* TASK GOAL
Where "linejoin" appears in a line of the entries below, that line should be copied.

Start of Block

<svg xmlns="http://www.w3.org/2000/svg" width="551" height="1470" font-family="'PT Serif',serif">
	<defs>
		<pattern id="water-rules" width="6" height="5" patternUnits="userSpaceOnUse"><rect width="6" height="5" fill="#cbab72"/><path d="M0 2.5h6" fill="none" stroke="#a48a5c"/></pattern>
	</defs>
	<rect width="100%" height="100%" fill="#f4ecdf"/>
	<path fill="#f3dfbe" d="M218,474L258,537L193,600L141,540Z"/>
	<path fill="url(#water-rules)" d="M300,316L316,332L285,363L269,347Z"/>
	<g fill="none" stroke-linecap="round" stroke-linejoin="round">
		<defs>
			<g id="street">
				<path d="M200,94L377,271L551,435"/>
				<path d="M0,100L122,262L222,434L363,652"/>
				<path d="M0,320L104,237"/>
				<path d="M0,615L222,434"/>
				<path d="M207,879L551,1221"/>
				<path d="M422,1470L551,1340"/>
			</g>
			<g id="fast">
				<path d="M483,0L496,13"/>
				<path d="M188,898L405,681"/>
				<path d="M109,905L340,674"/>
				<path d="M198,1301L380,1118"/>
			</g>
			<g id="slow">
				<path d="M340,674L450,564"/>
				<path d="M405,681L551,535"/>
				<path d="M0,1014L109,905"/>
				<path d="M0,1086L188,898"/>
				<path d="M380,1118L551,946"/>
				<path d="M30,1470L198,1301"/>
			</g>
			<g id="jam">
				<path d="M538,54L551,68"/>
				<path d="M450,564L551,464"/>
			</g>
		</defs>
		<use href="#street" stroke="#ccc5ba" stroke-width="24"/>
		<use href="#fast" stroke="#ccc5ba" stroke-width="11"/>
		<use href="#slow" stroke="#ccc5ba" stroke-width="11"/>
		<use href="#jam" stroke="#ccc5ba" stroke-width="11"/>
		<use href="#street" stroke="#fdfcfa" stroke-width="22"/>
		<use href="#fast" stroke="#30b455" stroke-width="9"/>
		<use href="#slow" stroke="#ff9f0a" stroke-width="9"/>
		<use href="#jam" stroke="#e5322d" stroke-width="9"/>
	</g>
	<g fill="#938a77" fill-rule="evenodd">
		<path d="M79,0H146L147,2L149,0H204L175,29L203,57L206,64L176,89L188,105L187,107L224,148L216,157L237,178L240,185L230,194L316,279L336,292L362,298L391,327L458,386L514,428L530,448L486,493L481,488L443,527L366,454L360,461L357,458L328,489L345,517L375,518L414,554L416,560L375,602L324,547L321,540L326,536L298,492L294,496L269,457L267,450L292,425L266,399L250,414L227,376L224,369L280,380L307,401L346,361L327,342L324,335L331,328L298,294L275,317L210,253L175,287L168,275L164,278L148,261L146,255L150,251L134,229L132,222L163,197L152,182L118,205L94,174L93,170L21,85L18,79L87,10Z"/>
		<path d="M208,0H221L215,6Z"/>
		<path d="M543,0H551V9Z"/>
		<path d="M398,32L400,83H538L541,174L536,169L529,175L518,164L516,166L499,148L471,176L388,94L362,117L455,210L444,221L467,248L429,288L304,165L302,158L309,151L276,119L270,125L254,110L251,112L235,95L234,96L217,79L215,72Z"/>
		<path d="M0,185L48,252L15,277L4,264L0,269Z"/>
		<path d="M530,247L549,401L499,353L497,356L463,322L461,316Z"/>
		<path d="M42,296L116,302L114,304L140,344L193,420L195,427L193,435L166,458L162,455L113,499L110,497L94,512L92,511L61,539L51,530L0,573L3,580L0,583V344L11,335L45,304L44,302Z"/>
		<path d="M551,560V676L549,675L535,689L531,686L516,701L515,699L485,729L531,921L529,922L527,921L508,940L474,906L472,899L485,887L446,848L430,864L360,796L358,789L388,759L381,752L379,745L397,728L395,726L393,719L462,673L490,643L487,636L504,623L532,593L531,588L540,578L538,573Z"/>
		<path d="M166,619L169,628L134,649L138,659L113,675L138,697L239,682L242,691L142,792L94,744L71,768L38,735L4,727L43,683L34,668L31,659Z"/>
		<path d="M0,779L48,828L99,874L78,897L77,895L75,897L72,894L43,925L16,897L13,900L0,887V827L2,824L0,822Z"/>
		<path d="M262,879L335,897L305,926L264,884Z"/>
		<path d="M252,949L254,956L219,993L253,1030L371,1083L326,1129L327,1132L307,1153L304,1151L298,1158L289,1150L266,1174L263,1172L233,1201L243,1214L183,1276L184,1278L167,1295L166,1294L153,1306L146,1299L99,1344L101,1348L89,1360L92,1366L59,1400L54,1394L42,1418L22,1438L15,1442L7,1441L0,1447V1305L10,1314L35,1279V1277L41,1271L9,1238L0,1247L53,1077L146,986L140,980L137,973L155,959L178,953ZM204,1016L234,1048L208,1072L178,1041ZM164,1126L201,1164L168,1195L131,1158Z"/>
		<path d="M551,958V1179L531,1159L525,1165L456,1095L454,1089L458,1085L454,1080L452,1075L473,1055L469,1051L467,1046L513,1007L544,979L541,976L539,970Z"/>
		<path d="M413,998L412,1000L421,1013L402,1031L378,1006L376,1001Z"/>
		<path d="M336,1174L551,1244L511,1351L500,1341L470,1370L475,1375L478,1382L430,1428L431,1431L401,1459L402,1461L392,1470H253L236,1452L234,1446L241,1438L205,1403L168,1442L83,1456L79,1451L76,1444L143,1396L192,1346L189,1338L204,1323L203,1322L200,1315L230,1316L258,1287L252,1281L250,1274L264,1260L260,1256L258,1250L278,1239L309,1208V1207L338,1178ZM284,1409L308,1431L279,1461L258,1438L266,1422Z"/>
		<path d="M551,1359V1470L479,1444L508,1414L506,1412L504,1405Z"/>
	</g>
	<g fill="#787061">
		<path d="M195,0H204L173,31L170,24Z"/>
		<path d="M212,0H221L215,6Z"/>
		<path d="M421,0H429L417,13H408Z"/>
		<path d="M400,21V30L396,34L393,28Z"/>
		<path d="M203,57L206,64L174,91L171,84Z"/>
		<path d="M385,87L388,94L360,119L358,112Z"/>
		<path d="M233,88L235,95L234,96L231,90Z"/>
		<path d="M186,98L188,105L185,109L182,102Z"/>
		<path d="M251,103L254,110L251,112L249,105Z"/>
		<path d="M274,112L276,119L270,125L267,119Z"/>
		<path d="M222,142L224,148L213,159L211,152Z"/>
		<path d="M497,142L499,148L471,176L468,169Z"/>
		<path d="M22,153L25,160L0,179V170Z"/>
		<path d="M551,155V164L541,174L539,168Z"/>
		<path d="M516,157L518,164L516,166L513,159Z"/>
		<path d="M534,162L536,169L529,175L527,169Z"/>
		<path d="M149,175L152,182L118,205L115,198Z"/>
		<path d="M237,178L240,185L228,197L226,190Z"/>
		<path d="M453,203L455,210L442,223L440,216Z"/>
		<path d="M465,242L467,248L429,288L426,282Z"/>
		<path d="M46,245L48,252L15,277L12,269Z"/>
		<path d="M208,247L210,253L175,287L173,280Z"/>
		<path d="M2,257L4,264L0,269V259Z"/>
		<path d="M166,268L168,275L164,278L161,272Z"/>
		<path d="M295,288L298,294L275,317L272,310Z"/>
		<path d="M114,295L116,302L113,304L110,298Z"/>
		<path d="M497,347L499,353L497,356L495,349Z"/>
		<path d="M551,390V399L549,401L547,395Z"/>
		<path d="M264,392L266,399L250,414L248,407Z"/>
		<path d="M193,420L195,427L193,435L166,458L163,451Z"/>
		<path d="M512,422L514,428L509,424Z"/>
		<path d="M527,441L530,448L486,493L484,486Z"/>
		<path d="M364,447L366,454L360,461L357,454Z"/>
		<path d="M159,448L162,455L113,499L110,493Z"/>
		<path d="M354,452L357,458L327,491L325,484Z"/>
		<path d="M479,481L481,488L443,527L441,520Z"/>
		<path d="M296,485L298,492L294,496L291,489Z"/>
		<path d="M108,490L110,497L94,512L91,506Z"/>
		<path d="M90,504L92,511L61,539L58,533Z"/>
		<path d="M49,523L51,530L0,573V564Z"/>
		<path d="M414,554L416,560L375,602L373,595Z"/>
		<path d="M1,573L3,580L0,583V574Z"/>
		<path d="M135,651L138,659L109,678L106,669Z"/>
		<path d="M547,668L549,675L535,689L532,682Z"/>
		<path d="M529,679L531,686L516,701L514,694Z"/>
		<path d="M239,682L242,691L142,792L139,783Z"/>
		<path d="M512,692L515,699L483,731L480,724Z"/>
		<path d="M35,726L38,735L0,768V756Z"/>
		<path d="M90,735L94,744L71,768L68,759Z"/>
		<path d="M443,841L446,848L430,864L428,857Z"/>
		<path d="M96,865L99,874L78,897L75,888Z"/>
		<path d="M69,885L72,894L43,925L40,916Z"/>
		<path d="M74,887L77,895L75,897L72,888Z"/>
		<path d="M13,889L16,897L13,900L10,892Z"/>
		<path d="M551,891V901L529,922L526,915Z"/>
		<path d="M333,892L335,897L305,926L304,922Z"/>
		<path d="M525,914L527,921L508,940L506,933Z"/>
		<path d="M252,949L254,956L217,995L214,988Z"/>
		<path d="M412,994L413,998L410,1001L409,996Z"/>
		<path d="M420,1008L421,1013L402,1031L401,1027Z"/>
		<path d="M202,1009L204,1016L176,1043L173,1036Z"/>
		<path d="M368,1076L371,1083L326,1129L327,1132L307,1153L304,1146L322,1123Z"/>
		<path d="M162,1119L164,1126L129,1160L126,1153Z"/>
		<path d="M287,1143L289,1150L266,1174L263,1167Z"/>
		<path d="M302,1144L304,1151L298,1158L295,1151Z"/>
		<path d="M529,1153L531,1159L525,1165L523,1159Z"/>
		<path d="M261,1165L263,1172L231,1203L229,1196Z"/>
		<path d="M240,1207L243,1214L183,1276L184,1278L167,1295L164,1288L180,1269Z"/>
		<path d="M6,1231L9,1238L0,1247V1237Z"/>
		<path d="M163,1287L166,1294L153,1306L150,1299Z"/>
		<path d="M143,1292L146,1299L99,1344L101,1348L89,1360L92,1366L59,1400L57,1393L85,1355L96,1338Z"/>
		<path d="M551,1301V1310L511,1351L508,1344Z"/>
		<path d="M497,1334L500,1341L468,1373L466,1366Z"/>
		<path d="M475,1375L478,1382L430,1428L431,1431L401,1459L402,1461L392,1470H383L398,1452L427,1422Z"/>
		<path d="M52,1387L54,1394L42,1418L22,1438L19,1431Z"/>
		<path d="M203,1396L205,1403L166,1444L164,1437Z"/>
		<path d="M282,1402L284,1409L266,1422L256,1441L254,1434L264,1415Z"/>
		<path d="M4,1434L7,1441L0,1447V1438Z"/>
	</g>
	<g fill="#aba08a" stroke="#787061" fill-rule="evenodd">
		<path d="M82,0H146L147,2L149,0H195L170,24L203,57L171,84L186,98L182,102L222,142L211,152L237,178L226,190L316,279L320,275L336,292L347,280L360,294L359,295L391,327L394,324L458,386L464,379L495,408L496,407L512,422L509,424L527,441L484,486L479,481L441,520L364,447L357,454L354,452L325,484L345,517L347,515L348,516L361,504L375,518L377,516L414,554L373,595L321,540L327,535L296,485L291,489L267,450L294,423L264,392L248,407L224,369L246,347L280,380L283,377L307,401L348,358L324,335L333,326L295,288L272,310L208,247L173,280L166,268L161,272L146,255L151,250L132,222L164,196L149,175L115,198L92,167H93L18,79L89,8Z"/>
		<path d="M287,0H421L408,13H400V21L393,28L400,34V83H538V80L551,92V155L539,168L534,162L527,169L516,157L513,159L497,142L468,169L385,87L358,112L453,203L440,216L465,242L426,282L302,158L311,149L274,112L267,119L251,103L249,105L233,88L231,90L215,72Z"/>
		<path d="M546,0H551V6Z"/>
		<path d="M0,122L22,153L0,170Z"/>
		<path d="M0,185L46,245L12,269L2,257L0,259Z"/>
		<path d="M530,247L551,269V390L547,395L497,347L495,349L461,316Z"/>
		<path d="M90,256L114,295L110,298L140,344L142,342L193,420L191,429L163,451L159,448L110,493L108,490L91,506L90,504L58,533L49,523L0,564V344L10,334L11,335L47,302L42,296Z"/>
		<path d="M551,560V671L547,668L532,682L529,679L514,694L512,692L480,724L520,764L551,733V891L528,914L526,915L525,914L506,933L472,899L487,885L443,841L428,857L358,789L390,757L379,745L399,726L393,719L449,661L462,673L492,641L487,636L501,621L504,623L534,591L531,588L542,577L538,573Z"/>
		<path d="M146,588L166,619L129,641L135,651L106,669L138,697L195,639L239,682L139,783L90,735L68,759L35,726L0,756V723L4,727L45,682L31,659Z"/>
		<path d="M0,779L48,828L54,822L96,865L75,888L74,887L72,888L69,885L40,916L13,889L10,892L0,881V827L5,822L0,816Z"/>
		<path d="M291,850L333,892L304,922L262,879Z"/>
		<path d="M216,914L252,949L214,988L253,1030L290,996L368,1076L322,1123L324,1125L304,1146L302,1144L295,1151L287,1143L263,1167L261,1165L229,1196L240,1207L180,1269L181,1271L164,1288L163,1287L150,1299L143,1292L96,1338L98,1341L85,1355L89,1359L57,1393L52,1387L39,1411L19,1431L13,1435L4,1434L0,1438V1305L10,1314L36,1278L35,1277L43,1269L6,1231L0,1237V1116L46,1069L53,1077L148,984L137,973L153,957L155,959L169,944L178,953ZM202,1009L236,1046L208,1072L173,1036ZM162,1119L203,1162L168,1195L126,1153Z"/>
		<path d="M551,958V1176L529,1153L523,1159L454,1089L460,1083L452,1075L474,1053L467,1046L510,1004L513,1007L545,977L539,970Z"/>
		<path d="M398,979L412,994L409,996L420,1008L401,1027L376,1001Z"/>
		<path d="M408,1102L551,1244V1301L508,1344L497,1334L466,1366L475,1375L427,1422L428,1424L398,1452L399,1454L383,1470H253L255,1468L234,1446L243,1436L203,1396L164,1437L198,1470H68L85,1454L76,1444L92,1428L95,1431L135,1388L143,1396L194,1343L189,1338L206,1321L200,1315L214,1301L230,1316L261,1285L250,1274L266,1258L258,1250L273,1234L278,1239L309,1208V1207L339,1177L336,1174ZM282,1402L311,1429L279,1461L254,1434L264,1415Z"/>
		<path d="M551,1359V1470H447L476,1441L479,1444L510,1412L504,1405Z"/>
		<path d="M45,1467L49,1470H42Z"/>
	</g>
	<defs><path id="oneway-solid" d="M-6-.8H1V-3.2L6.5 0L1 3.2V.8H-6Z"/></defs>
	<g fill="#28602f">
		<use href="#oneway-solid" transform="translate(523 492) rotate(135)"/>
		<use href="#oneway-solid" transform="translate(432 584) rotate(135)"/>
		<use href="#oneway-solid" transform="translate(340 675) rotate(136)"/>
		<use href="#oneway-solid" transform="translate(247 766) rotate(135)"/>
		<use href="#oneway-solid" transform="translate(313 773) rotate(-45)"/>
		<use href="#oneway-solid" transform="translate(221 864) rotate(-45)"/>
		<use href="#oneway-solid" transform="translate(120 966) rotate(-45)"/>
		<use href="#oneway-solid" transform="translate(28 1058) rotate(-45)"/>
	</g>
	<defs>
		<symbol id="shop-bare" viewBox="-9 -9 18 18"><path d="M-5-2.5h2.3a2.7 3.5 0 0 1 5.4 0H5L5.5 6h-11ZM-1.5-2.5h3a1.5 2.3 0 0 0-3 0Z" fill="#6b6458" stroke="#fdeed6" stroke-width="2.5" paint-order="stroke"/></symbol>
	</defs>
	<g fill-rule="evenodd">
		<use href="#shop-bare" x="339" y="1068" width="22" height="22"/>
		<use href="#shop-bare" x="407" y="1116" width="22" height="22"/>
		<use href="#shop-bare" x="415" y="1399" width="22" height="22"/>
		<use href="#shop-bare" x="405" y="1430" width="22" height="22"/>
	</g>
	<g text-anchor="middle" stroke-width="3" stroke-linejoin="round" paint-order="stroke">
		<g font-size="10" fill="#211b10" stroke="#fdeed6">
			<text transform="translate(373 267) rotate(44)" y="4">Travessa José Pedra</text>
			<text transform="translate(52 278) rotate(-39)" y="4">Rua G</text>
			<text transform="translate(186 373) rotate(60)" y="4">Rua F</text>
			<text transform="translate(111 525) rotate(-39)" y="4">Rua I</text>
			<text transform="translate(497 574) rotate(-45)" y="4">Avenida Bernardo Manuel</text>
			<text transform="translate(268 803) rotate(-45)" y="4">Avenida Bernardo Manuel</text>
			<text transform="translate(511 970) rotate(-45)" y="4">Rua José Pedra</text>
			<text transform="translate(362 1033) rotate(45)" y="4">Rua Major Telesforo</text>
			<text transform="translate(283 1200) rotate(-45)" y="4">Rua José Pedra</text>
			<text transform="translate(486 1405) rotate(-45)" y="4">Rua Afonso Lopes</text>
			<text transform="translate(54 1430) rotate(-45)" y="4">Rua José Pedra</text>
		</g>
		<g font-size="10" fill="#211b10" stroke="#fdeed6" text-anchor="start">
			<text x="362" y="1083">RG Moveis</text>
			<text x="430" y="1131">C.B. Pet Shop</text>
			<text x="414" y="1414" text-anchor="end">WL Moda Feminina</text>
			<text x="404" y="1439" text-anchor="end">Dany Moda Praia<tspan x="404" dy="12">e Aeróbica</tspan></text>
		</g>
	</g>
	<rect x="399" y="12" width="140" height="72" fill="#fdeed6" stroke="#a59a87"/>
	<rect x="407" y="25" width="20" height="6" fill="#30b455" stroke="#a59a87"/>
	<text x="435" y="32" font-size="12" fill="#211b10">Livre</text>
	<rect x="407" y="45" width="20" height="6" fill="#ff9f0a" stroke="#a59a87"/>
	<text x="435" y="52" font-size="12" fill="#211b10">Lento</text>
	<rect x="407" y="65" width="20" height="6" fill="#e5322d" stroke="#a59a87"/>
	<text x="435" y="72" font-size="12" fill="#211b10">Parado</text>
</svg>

End of Block

* SOLUTION TO THE PROBLEM
	<g fill="none" stroke-linecap="round" stroke-linejoin="round">
	<g text-anchor="middle" stroke-width="3" stroke-linejoin="round" paint-order="stroke">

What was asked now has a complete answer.